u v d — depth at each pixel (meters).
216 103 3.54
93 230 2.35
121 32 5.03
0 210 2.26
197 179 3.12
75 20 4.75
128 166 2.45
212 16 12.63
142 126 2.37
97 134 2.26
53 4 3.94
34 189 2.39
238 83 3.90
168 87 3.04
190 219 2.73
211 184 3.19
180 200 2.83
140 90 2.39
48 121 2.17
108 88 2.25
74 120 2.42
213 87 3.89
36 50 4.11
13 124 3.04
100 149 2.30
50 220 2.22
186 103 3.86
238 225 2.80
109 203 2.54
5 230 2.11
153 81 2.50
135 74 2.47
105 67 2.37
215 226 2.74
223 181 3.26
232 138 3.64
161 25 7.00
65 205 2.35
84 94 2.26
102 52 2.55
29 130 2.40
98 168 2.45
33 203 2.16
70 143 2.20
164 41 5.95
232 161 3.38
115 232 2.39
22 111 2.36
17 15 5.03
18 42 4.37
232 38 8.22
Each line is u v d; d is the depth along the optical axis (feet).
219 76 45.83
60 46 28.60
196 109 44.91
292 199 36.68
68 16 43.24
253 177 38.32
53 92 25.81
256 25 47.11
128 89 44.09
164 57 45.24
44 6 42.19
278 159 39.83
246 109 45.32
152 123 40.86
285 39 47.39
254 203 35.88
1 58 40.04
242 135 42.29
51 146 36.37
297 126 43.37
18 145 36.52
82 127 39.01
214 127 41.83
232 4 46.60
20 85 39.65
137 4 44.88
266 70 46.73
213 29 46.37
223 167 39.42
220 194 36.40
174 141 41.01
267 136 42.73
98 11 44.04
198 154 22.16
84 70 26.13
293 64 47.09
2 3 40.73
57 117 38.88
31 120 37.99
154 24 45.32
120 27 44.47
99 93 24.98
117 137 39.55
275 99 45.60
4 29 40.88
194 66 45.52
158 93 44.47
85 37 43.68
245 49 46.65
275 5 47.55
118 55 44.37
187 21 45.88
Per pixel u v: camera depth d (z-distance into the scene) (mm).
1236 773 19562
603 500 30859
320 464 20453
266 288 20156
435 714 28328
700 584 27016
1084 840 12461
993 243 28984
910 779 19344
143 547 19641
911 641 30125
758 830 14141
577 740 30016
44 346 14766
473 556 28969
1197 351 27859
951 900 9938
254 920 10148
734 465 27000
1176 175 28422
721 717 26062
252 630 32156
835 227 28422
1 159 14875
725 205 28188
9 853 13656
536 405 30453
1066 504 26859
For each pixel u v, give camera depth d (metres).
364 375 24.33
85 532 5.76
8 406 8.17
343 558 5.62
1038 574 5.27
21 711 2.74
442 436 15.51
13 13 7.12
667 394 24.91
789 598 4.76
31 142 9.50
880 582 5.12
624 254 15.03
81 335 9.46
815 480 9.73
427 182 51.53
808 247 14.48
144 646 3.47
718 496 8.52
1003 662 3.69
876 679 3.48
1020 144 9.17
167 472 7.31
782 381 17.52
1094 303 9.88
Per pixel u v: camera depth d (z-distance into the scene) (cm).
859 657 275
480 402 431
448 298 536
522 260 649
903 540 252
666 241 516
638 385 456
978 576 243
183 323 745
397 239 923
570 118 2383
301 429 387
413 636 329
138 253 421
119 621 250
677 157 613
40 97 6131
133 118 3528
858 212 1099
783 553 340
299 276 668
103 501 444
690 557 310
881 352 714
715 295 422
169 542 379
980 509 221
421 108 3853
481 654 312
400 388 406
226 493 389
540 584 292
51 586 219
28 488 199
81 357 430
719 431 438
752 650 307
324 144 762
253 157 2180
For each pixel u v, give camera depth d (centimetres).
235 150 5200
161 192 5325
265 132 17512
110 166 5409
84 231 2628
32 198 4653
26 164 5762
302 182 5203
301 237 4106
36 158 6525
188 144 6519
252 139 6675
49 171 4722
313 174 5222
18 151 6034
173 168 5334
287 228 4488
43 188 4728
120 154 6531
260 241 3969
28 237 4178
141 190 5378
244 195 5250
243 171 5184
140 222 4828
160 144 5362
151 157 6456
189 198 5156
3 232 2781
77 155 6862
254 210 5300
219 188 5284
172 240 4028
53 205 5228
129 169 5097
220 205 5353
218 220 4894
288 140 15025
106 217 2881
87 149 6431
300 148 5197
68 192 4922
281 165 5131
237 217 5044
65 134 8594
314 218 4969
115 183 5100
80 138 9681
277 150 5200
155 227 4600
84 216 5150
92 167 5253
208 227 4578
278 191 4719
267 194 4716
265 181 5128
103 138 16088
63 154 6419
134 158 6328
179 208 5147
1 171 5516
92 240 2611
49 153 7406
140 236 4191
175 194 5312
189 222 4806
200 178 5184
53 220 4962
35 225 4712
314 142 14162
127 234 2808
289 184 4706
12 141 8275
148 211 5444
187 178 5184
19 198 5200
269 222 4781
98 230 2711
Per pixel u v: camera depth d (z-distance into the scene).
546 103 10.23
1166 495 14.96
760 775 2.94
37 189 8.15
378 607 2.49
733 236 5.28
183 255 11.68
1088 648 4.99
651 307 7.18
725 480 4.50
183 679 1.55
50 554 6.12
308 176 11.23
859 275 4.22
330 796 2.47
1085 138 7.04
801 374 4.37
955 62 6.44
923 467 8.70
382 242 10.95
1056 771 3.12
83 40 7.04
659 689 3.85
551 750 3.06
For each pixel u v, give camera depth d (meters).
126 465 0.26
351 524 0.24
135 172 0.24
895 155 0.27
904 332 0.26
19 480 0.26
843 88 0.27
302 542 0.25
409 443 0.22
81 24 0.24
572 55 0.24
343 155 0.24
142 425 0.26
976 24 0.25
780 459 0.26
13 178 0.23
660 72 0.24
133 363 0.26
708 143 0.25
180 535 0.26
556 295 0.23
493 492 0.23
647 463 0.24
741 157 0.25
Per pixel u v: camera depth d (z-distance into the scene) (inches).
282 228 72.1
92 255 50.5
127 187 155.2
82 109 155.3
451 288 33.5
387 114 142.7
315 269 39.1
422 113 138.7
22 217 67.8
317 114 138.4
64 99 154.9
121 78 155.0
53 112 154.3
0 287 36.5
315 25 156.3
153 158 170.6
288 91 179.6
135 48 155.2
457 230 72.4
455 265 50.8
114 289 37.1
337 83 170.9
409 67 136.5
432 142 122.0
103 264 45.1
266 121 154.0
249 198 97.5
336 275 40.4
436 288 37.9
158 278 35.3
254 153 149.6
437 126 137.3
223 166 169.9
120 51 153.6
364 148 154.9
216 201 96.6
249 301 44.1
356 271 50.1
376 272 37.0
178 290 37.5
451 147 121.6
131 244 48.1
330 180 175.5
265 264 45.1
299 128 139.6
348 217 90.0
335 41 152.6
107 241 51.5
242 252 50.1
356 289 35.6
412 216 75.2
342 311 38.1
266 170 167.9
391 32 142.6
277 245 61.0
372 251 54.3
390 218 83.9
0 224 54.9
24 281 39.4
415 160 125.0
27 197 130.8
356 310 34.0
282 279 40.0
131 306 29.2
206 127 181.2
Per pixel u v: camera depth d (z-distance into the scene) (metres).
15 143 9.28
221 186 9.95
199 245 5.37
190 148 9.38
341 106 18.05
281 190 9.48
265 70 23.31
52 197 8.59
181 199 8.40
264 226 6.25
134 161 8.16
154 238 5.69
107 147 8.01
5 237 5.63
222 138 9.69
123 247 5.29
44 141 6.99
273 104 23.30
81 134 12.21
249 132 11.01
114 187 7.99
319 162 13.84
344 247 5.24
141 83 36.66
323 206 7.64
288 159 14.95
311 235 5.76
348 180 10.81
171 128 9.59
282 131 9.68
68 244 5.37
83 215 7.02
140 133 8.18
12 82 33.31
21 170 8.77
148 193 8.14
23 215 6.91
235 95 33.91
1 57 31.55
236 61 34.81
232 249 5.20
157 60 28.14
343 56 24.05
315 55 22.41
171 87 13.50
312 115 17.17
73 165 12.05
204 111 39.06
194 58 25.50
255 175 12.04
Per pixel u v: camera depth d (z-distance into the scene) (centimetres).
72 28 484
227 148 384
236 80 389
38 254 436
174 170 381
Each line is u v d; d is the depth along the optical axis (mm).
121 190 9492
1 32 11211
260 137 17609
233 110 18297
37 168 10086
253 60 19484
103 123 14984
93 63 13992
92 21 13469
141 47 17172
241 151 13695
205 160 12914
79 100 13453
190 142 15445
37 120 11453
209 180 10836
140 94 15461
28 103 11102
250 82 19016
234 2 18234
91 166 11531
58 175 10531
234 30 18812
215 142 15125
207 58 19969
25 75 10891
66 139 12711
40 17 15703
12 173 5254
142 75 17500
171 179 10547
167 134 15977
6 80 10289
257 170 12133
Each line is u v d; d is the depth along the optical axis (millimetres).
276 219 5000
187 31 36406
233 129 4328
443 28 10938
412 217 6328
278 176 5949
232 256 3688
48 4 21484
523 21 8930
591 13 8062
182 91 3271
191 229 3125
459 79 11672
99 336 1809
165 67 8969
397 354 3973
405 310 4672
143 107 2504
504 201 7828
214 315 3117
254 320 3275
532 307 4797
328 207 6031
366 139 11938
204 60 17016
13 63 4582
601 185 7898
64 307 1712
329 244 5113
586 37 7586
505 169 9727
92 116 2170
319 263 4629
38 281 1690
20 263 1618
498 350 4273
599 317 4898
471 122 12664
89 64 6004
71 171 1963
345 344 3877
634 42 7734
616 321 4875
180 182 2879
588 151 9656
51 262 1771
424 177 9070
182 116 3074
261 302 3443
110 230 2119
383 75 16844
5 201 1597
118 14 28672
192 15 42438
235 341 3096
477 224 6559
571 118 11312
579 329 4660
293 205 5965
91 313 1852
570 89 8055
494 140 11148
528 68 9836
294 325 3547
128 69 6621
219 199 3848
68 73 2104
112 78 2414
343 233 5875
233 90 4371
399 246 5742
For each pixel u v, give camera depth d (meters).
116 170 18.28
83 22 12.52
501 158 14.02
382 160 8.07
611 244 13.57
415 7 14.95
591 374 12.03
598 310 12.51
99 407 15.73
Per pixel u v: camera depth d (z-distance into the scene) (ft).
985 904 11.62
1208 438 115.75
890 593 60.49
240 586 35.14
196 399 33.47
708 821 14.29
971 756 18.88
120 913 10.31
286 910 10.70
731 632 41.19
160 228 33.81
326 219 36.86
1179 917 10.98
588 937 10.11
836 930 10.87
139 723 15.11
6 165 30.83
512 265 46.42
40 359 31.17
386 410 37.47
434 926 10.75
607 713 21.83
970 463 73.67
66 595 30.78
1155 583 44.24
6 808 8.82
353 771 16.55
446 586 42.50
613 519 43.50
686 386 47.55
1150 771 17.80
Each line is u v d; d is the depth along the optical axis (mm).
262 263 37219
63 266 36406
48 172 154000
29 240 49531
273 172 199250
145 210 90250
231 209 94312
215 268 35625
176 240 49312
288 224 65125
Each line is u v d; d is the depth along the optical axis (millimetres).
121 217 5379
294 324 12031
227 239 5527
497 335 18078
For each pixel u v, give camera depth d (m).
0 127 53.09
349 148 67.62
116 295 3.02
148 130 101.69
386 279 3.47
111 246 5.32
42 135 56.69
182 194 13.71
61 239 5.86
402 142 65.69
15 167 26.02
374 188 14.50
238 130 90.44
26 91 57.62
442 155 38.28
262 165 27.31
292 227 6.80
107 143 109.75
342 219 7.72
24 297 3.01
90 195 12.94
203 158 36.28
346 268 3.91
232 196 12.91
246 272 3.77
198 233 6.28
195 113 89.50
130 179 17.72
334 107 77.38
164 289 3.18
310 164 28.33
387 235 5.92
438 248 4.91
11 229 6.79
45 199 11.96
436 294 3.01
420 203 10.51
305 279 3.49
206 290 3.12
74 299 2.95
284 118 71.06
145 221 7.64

:::

## Activity
Give back exactly the lines running from the line that has "90 195 12.94" to the end of the entries above.

## Result
90 195 12.94
203 158 36.28
346 268 3.91
232 196 12.91
246 272 3.77
198 233 6.28
195 113 89.50
130 179 17.72
334 107 77.38
164 289 3.18
310 164 28.33
387 235 5.92
438 248 4.91
11 229 6.79
45 199 11.96
436 294 3.01
420 203 10.51
305 279 3.49
206 290 3.12
74 299 2.95
284 118 71.06
145 221 7.64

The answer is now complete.